Cette augmentation de tarif a donc rencontré une forte opposition du peuple, qui n’avait plus les moyens de payer ses factures d’eau. Le contrat a par la suite été résilié et le consortium s’est retiré de l’affaire. Les tarifs sont par la suite revenus à leur niveau initial et le réseau est resté dans un état de médiocrité précaire. La moitié des 600,000 habitants de Cochacamba n’avait toujours pas accès au réseau d’aqueduc en 2005 et ceux qui y avaient accès devaient se contenter d’un service intermittent, parfois de 3 heures par jour.[2]
Conclusion:
En somme, ce que l’on constate lorsqu’on étudie les actions du FMI et de la BM est que ces institutions ne sont que des parodies de ce qu’est vraiment le libéralisme. Elles utilisent des principes libéraux pour déguiser leurs actions, qui ne visent en fait qu’à promouvoir les intérêts des pays membres, surtout ceux des États-Unis qui en détient le contrôle. Pour libéraliser une économie, il ne suffit pas que de privatiser et ouvrir les frontières; c’est toute la culture politique et économique qui doit changer. En ce sens, les PAS ne sont qu’une réforme de surface dissimulant une grotesque mascarade d’intérêts géopolitiques et corporatistes. En Afrique sub-saharienne, malgré de nombreuses années d’ajustements structurels ordonnés par le FMI et la BM, lancer une entreprise officiellement coûte 100 % du revenu annuel par tête alors qu’un permis de construire coûte près de 2000% du revenu par tête. En Côte d’Ivoire il faudra attendre en moyenne près de deux ans pour avoir ce permis. Est-ce cela le libéralisme?

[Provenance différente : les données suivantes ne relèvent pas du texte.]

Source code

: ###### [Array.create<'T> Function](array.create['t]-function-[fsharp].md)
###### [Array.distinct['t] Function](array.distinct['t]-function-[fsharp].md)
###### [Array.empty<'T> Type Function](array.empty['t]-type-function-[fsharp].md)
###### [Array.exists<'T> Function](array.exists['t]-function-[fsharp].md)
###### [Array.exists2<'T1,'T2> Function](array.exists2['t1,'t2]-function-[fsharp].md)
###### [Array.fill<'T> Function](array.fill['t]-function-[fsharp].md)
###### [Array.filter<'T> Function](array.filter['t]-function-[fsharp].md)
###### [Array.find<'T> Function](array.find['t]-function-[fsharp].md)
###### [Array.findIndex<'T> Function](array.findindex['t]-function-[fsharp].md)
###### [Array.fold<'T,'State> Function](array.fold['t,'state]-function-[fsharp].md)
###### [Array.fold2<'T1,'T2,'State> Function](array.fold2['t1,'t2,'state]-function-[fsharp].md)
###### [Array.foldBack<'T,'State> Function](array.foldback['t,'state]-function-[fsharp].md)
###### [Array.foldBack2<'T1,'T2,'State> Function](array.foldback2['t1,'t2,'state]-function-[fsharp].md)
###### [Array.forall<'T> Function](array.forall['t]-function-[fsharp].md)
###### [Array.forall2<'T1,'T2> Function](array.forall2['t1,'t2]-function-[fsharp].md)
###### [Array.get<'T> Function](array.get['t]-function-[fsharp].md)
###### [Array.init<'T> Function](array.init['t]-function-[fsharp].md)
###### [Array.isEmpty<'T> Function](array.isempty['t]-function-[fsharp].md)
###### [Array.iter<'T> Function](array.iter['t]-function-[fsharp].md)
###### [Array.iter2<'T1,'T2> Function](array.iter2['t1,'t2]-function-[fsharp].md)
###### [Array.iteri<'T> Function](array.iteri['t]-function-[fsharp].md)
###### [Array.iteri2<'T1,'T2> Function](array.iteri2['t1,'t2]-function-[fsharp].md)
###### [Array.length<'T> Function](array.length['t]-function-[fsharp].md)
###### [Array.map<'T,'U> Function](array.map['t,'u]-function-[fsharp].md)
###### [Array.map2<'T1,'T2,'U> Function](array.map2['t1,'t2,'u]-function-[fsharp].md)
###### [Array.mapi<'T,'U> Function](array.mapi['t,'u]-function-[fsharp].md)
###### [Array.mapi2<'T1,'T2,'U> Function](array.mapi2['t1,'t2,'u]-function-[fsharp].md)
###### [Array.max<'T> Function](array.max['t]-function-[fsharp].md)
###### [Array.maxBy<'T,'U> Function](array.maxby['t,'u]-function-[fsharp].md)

À cet égard, le gagnant du prix Nobel de littérature en 2010, Mario Vargas Llosa, résume très bien ma pensée :
« Sans un ordre légal strict qui garantisse la propriété privée, le respect des contrats et un pouvoir judiciaire honnête, capable et totalement indépendant du pouvoir politique, l’économie de marché est une pure farce, c’est-à-dire une rhétorique sous laquelle se poursuivent les exactions et la corruption d’une minorité privilégiée aux dépens de la majorité de la société. Ceux qui, par naïveté ou mauvaise foi, arguent aujourd’hui des difficultés que traversent la Russie, le Venezuela et d’autres pays qui entreprennent (et souvent mal) le passage au marché, pour prouver l’échec du libéralisme, devraient lire Hayek. Ainsi ils sauraient que le libéralisme n’est pas la libération des prix et l’ouverture des frontières à la concurrence internationale, mais la réforme intégrale d’un pays, sa privatisation et décentralisation à tous les niveaux et le transfert à la société civile — à l’initiative des individus souverains — de toutes les décisions économiques. Et l’existence d’un consensus quant aux règles de jeu qui privilégient toujours le consommateur sur le producteur, le producteur sur le bureaucrate, l’individu face à l’État et l’homme vivant et concret d’ici et de maintenant plutôt que cette abstraction : l’humanité future. »[3]
[1] “Leasing the rain”, William Finnegan, The New Yorker, 8 avril 2002.
[2] « Bolivia regrets IMF experiment », Juan Forero, New York Times, 14 décembre 2005.
[3] « Les enjeux de la liberté », Mario Vargas Llosa, 1991.